Propulsion and life support are hardened systems, on a military ship, but I don’t want to tamper with those anyway. Power is another matter. Feeling safe and secure in the knowledge that major systems can’t be affected, light and power are relatively easy to monkeywrench, no one thinking that simply shutting off the lights equals a big threat.

I was a little more than just a run of the mill soldier. I suppose you could say I was a terrorist, if one trained and kept by the military. The names are different. Special forces, special operations. Doesn’t matter. In the scheme of things, I did what I did by inspiring terror. By understanding it, and using it. By submerging myself in things that would have other people die inside. We’ve always been afraid of the dark. It’s a primordial human fear. From the days when the predators would come out at night, and hunt us, eat us, drive us into terrified herds.

Close my ears, and listen, when the lights finally go out. Destroy the machinery slowly, letting the lights go out, floor by floor, knowing the advancing darkness, and the terror it will inspire. Tasting it. Feeling it in my head, as each floor goes dark. Wait a moment, relishing the thought of the panic, the fear, the cursing, for someone to DO something, anything, to bring the lights back on.

The power’s next. It doesn’t have the ability to terrify the way shutting off the lights does, but it does accomplish one end. All those cell doors are operated by switch, I’m guessing. After all, there are very few guards to actually open and close cell doors, so they’re operated centrally. When the powers cut, those doors are either going to stay closed, meaning I won’t have to worry about prisoners on my way out of here. Or, all those doors are going to open at once. I’m guessing a prison riot is going to be enough of a distraction.
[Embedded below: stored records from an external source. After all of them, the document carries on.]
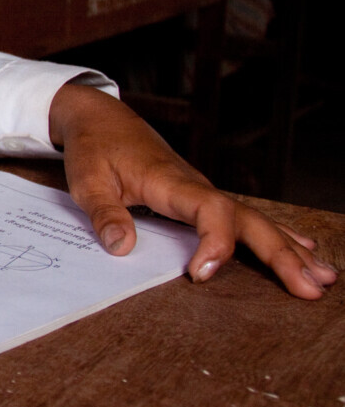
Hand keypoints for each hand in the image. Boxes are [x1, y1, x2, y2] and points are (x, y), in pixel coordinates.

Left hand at [50, 84, 335, 298]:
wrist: (100, 117)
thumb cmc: (94, 147)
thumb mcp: (86, 179)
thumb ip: (103, 212)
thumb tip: (121, 248)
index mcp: (171, 182)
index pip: (210, 210)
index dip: (215, 242)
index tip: (199, 273)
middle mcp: (197, 186)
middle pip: (248, 219)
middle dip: (280, 254)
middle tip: (310, 289)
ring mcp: (204, 191)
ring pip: (256, 219)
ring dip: (290, 249)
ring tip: (324, 278)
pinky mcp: (202, 197)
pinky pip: (246, 218)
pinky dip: (278, 235)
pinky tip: (305, 249)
Take a look around the dark engine room, looking for one of those handy “you are here” maps. Glow in the dark paint. Convenient. Use the dead technicians keys to open the crawlspace above the engines, start making my way to the top floor. Don’t know how far this tube will go. I don’t count on being lucky enough for it to go all the way to the floor I need to be on. I still have to get halfway across the ship, to the loading bay. To wait for Riddick. Close my eyes, resting my head against the rungs of the ladder for a moment. Quiet, in the dark. I don’t pray, never have, never felt the need. Seen too many things to believe in any notion of a god that anyone would understand. But that small part of me that still hopes, reaches out, and hopes for Riddick.